■ EXERCISE REQUIREMENTS ■
Give every line of the material below as a numbered list, skipping any blank lines. Leave the pictures out of your answer.

■ DATA FOR THIS EXERCISE ■
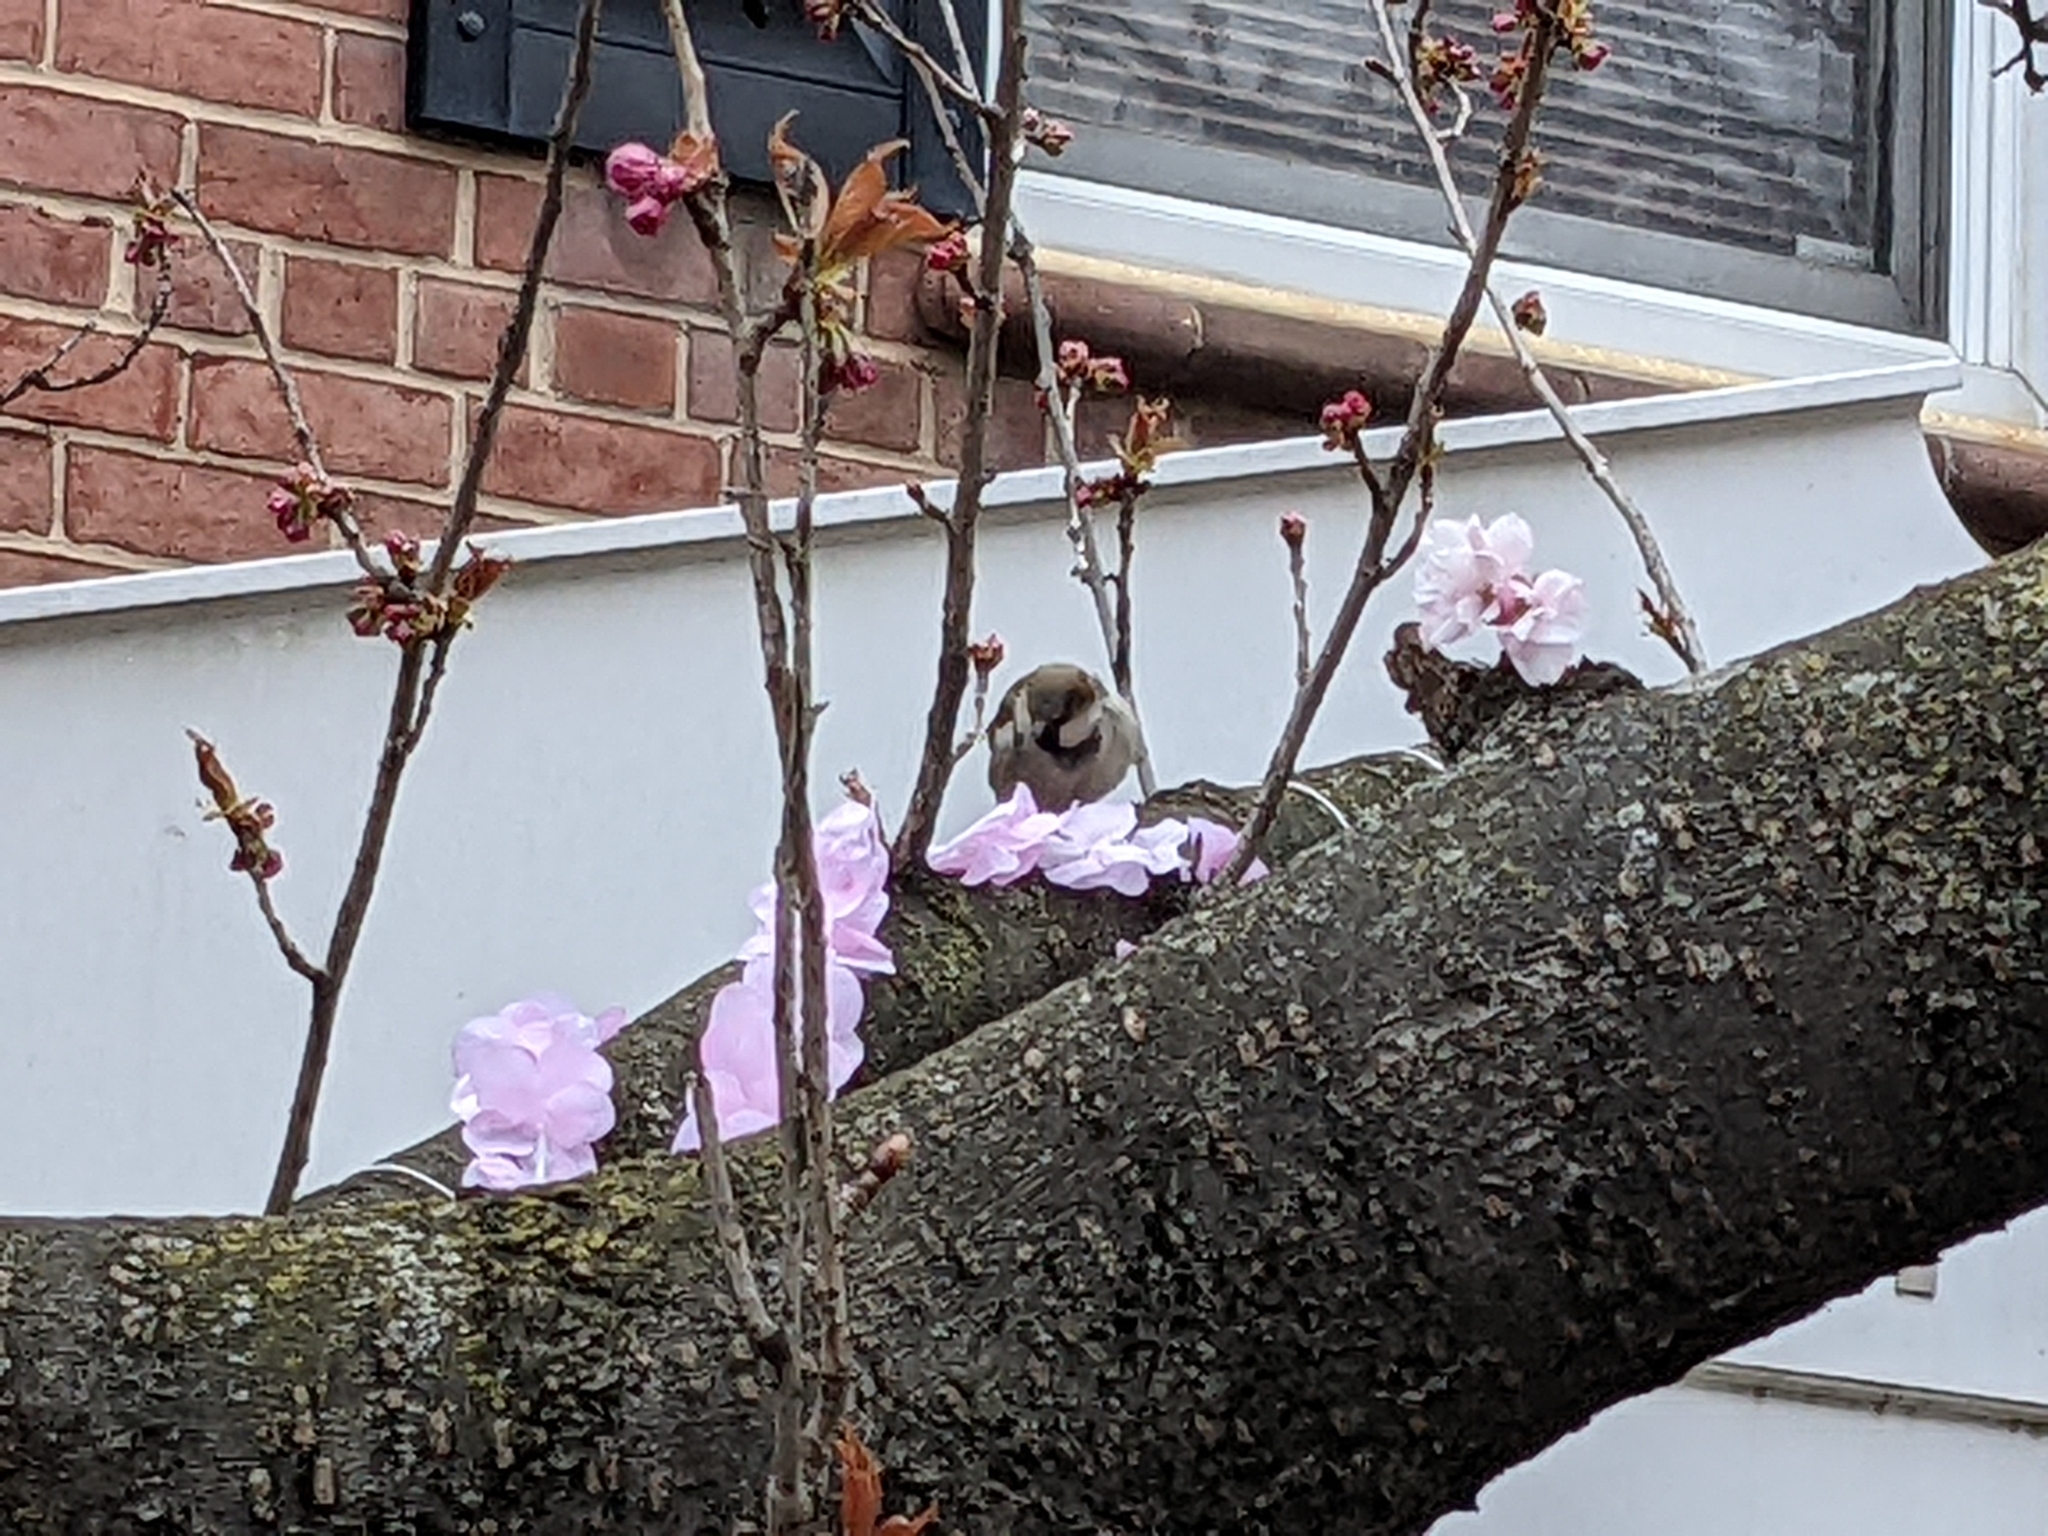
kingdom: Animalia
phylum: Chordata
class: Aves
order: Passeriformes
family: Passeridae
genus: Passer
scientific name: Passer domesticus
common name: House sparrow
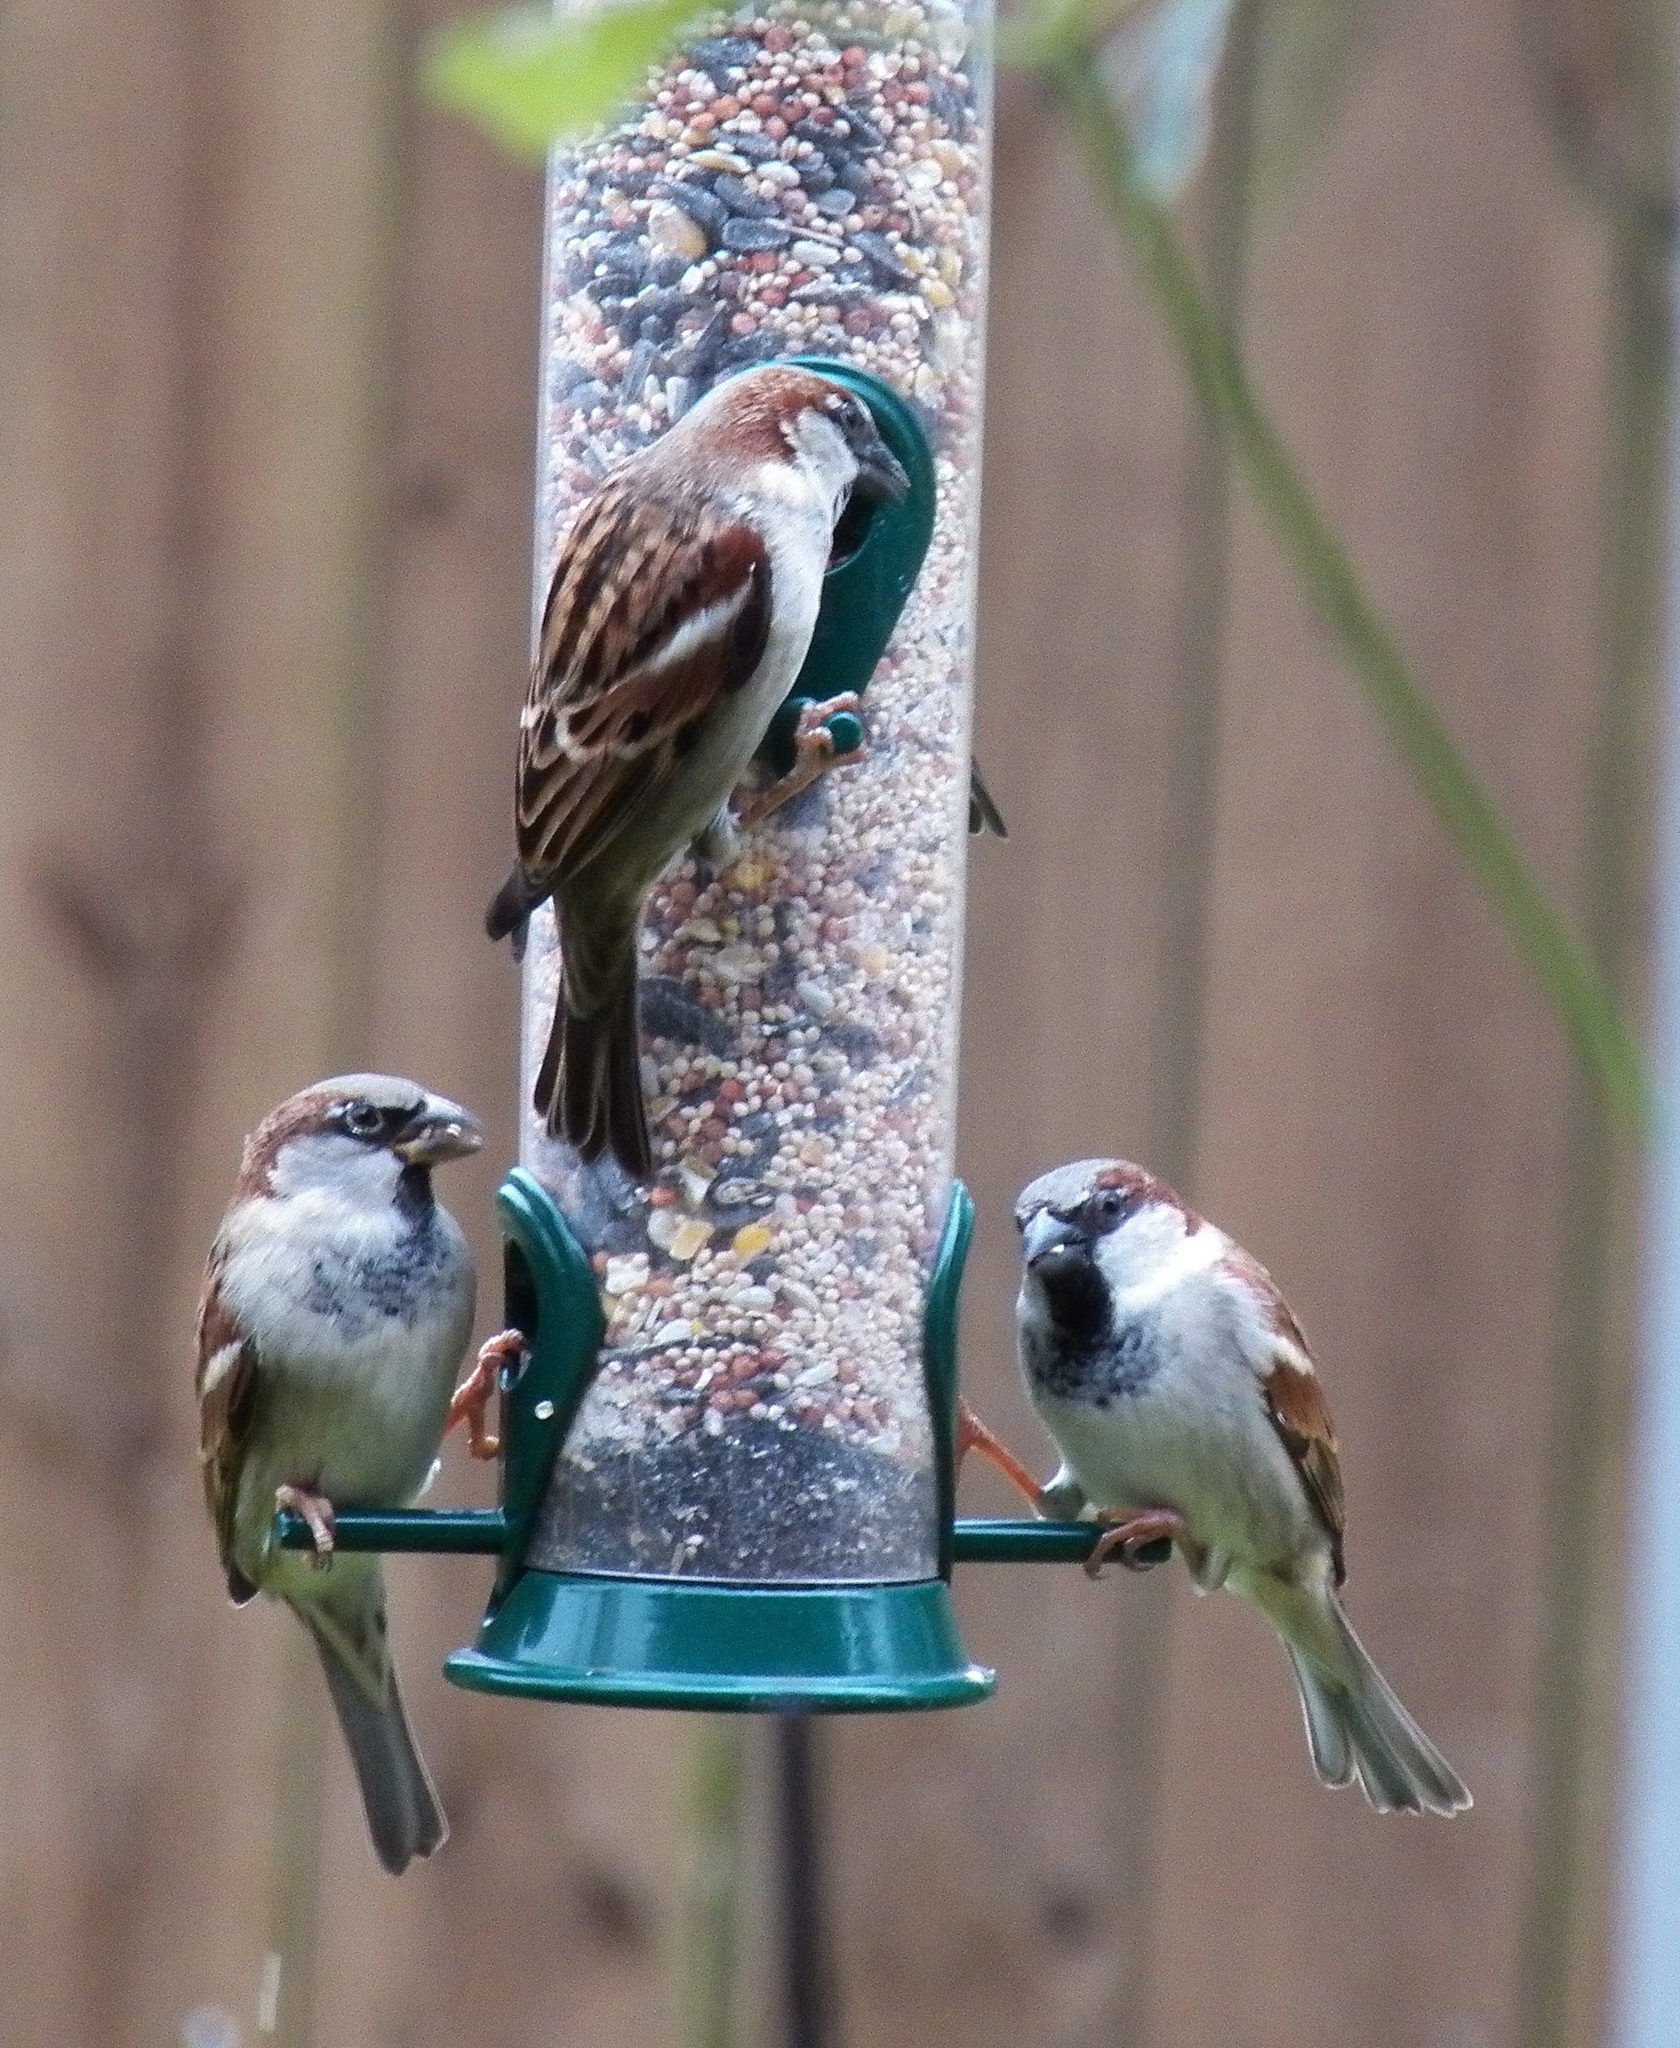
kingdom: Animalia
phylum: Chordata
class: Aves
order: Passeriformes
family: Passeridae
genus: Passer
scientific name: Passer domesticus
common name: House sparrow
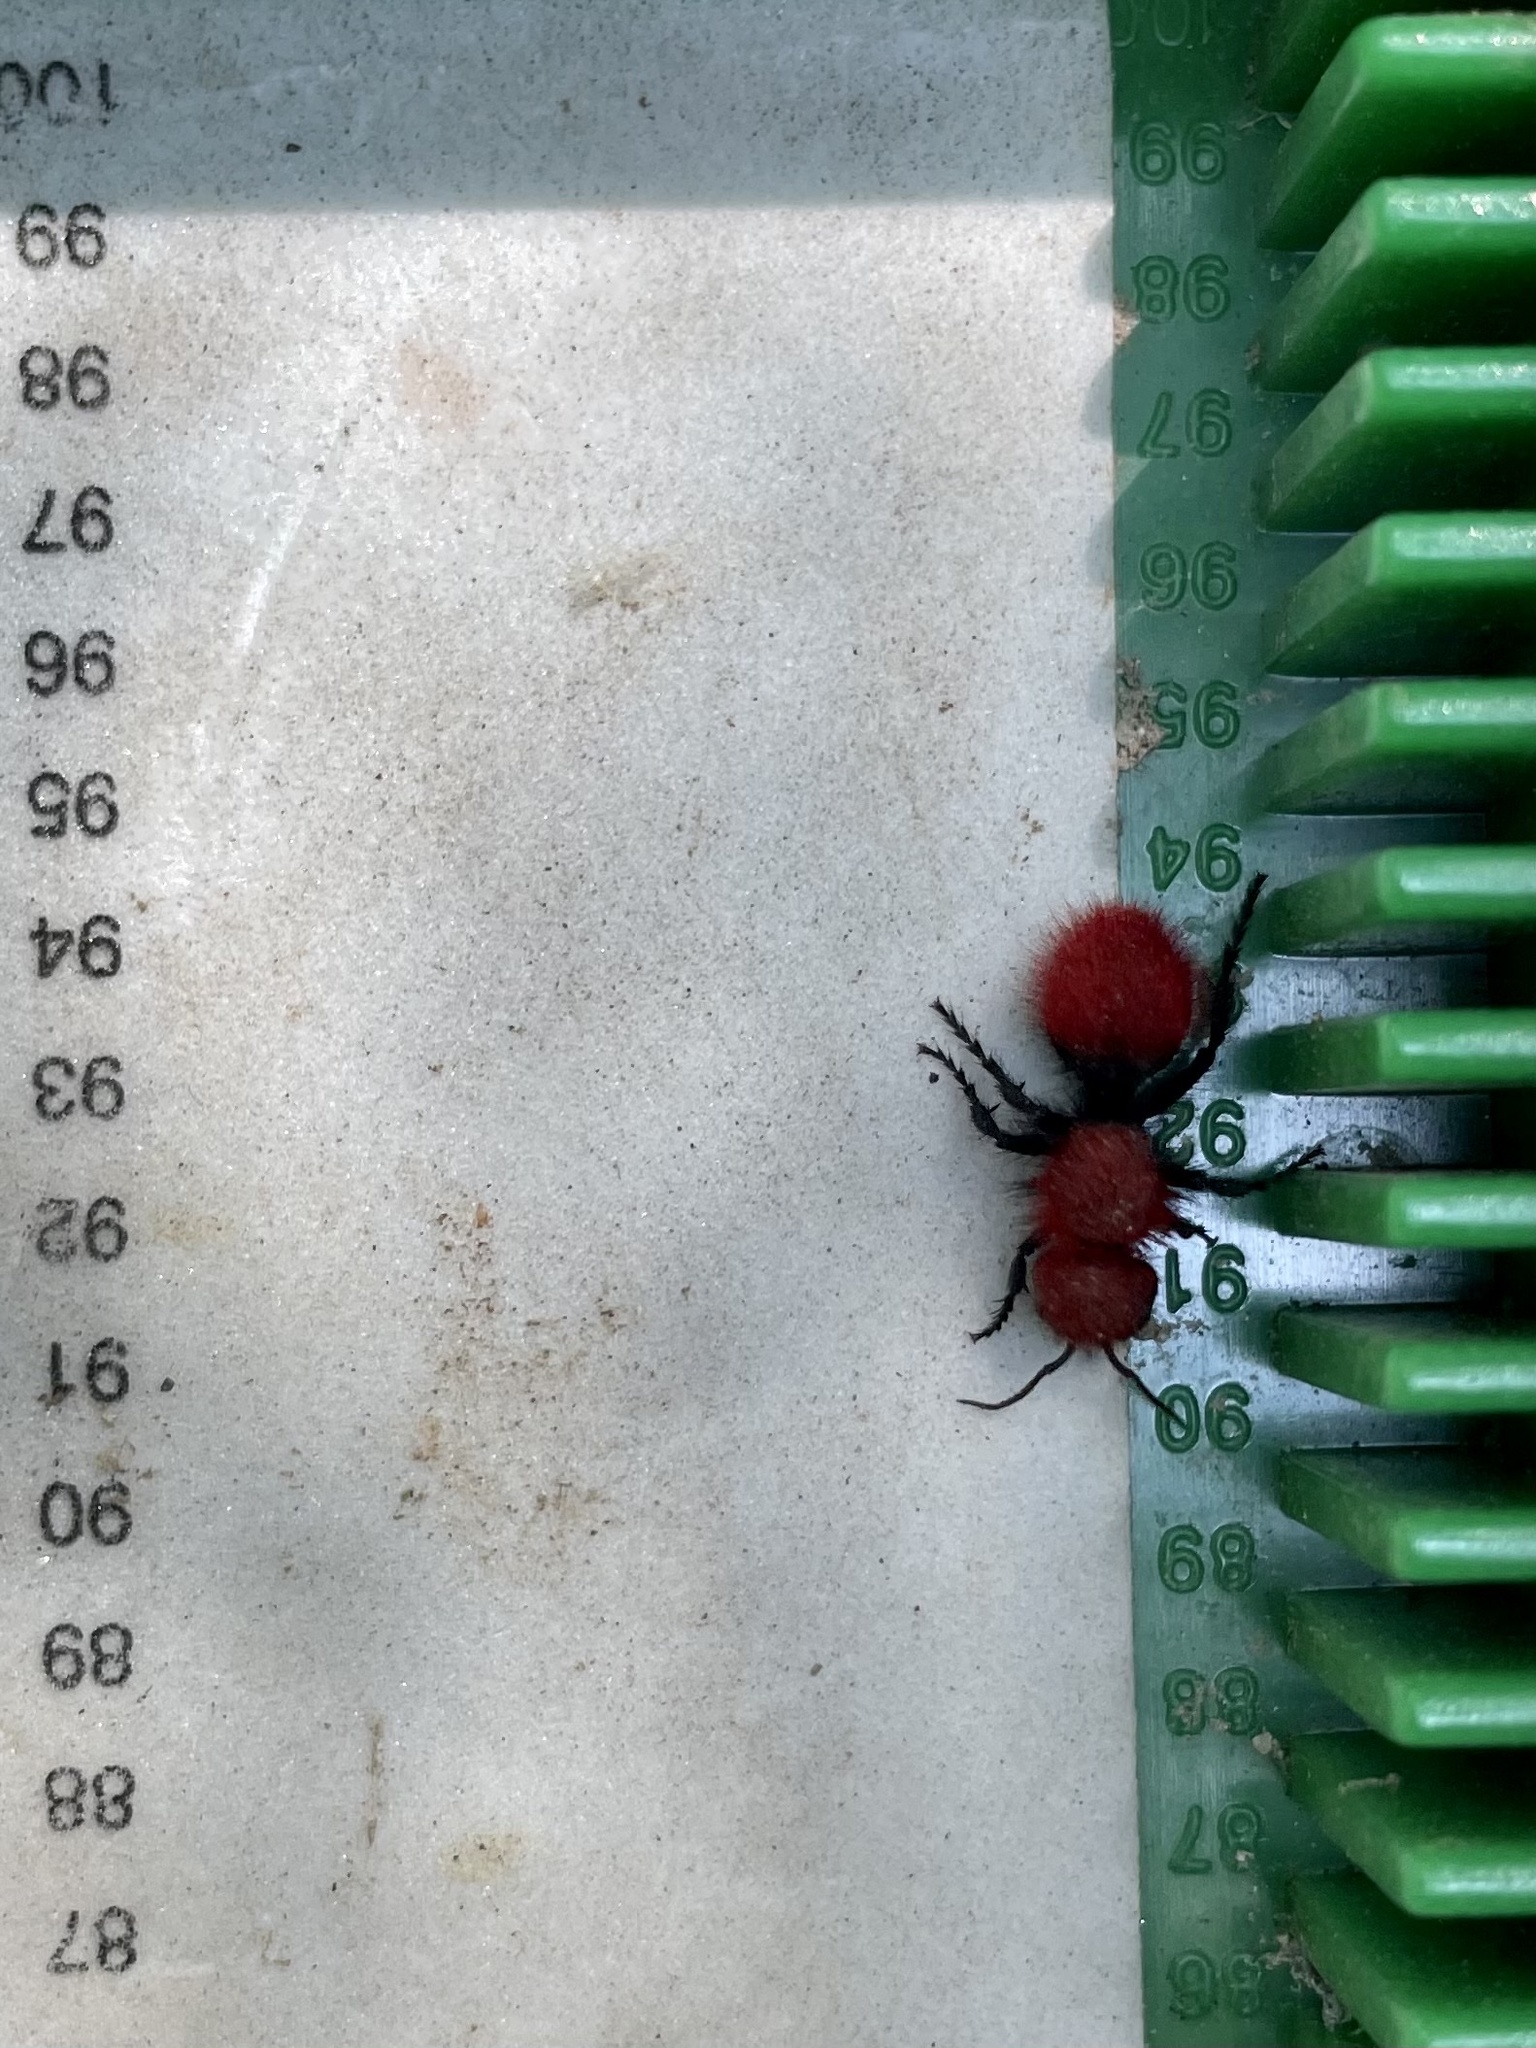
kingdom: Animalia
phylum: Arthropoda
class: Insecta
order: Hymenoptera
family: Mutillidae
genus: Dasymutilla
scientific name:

■ SOLUTION ■
1. kingdom: Animalia
2. phylum: Chordata
3. class: Aves
4. order: Passeriformes
5. family: Passeridae
6. genus: Passer
7. scientific name: Passer domesticus
8. common name: House sparrow
9. kingdom: Animalia
10. phylum: Chordata
11. class: Aves
12. order: Passeriformes
13. family: Passeridae
14. genus: Passer
15. scientific name: Passer domesticus
16. common name: House sparrow
17. kingdom: Animalia
18. phylum: Arthropoda
19. class: Insecta
20. order: Hymenoptera
21. family: Mutillidae
22. genus: Dasymutilla
23. scientific name:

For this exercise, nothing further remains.